Phase 4 — Eradication¶

After containment and evidence preservation:

# 1. Identify root cause from logs and AIDE report
# 2. Remove malicious artifacts (files, accounts, cron jobs, authorized_keys)

# Check for unauthorized accounts
awk -F: '$3 >= 1000 {print $1, $3}' /etc/passwd

# Check authorized_keys on all accounts
find /root /home -name "authorized_keys" -exec cat {} \;

# Check crontabs
crontab -l
ls -la /etc/cron.* /var/spool/cron/

# Check for SUID binaries added since baseline
find / -perm /4000 -newer /var/lib/aide/aide.db.gz -ls 2>/dev/null

# 3. Patch the exploited vulnerability
dnf update --security -y

# 4. Rotate credentials
# SSH keys: regenerate host keys, rotate admin authorized_keys
ssh-keygen -A  # Regenerate host keys
# Rotate all admin SSH keys per access control policy

# 5. Update AIDE baseline after clean state confirmed
sudo aide --update && sudo mv /var/lib/aide/aide.db.new.gz /var/lib/aide/aide.db.gz

Phase 5 — Recovery¶

# Restore from known-good snapshot (preferred) OR rebuild from backup
# See DR Plan sections 6.1–6.4 for per-server recovery procedures

# After restoration:
# 1. AIDE baseline update
sudo aide --update && sudo mv /var/lib/aide/aide.db.new.gz /var/lib/aide/aide.db.gz

# 2. Re-sign DNSSEC (SKY/RAIN)

» **Given data**:
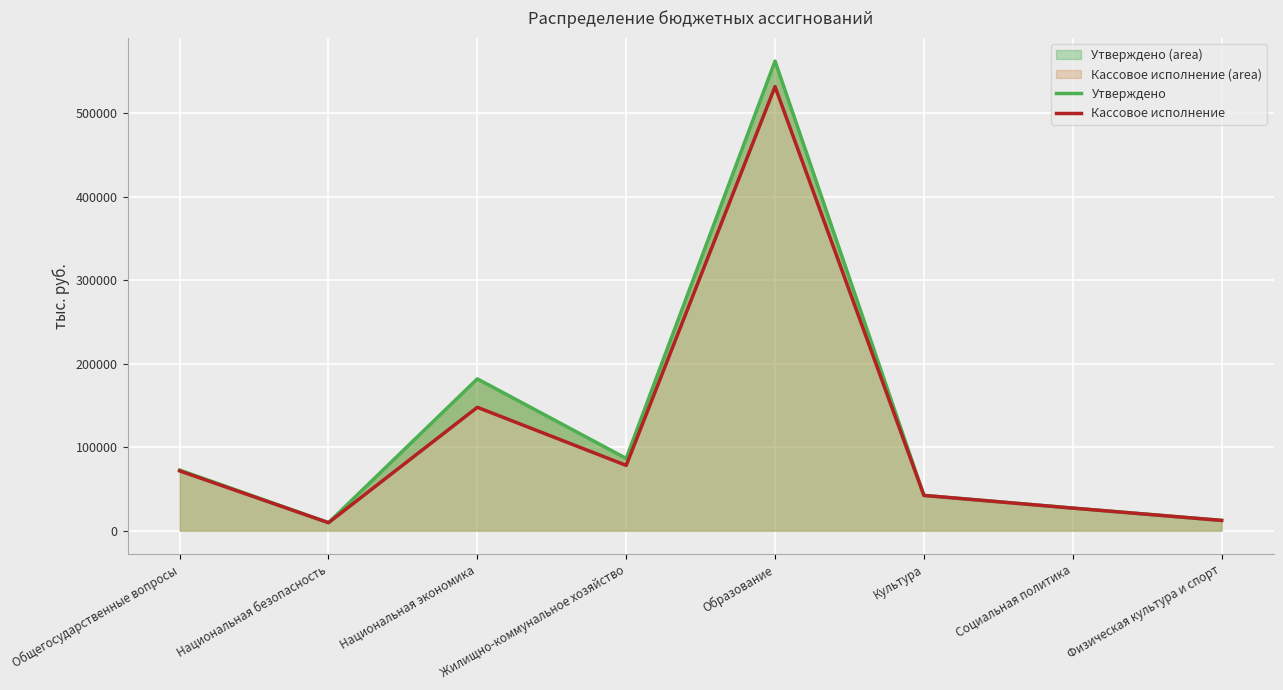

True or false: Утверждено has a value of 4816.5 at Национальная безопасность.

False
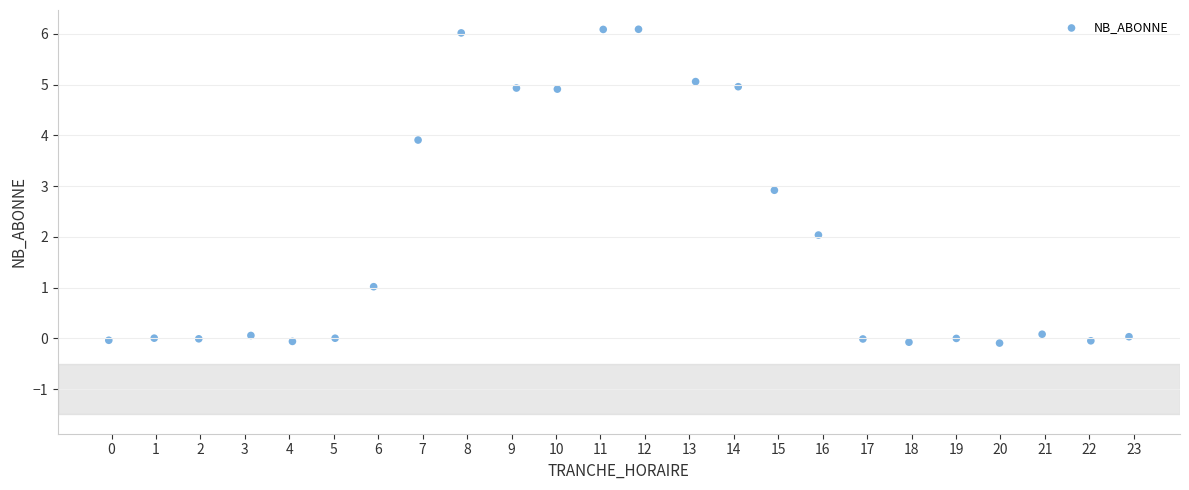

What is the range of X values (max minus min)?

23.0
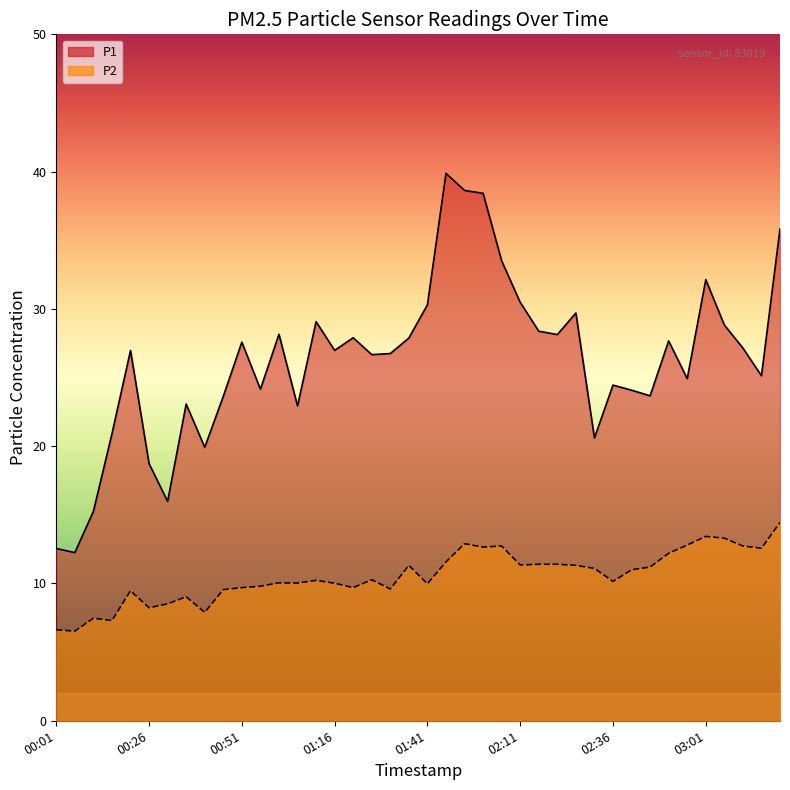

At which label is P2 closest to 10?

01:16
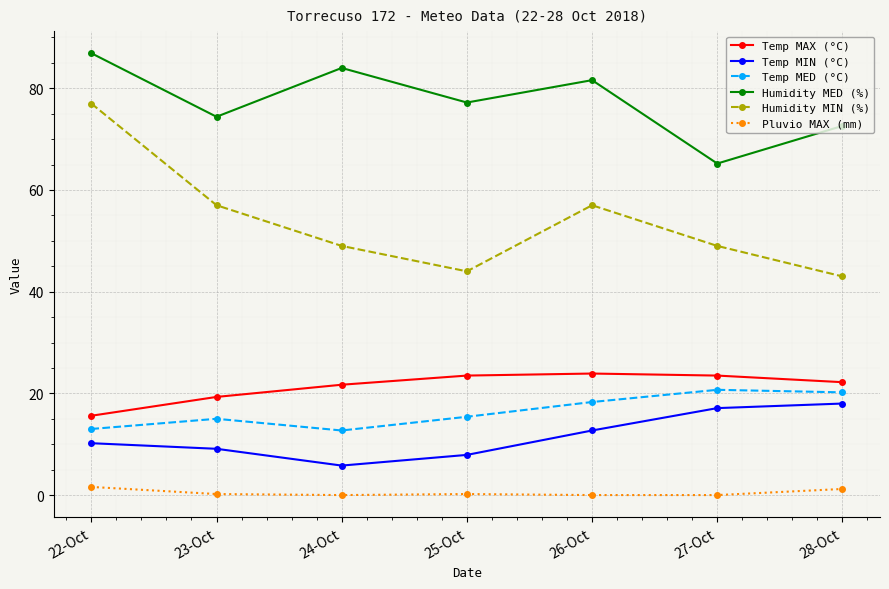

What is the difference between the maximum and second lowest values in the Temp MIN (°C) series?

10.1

» **Try it**: Write out the part of the eradication and recovery steps from "# Restore from" to "Re-sign DNSSEC (SKY/RAIN)", word for word. This data was taken from a different source than the text.

» **Exercise response**:
# Restore from known-good snapshot (preferred) OR rebuild from backup
# See DR Plan sections 6.1–6.4 for per-server recovery procedures

# After restoration:
# 1. AIDE baseline update
sudo aide --update && sudo mv /var/lib/aide/aide.db.new.gz /var/lib/aide/aide.db.gz

# 2. Re-sign DNSSEC (SKY/RAIN)